→ **Exercise goal**: For the entries below, the result should be an exact transcription of the lines from the one with "і смачна перша" up to and including the one with "перед своїми дітьми", and only those.

→ **Data supplied**:
Content starts

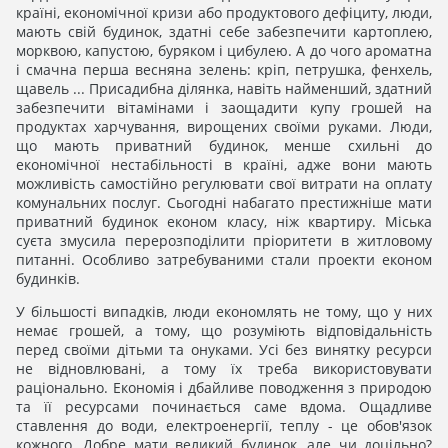
країні, економічної кризи або продуктового дефіциту, люди,
мають свій будинок, здатні себе забезпечити картоплею,
морквою, капустою, буряком і цибулею. А до чого ароматна
і смачна перша весняна зелень: кріп, петрушка, фенхель,
щавель ... Присадибна ділянка, навіть найменший, здатний
забезпечити вітамінами і заощадити купу грошей на
продуктах харчування, вирощених своїми руками. Люди,
що мають приватний будинок, менше схильні до
економічної нестабільності в країні, адже вони мають
можливість самостійно регулювати свої витрати на оплату
комунальних послуг. Сьогодні набагато престижніше мати
приватний будинок економ класу, ніж квартиру. Міська
суєта змусила перерозподілити пріоритети в житловому
питанні. Особливо затребуваними стали проекти економ
будинків.
У більшості випадків, люди економлять не тому, що у них
немає грошей, а тому, що розуміють відповідальність
перед своїми дітьми та онуками. Усі без винятку ресурси
не відновлювані, а тому їх треба використовувати
раціонально. Економія і дбайливе поводження з природою
та її ресурсами починається саме вдома. Ощадливе
ставлення до води, електроенергії, теплу - це обов'язок
кожного. Добре мати великий будинок, але чи доцільно?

Content ends

→ **Response for this exercise**:
і смачна перша весняна зелень: кріп, петрушка, фенхель,
щавель ... Присадибна ділянка, навіть найменший, здатний
забезпечити вітамінами і заощадити купу грошей на
продуктах харчування, вирощених своїми руками. Люди,
що мають приватний будинок, менше схильні до
економічної нестабільності в країні, адже вони мають
можливість самостійно регулювати свої витрати на оплату
комунальних послуг. Сьогодні набагато престижніше мати
приватний будинок економ класу, ніж квартиру. Міська
суєта змусила перерозподілити пріоритети в житловому
питанні. Особливо затребуваними стали проекти економ
будинків.
У більшості випадків, люди економлять не тому, що у них
немає грошей, а тому, що розуміють відповідальність
перед своїми дітьми та онуками. Усі без винятку ресурси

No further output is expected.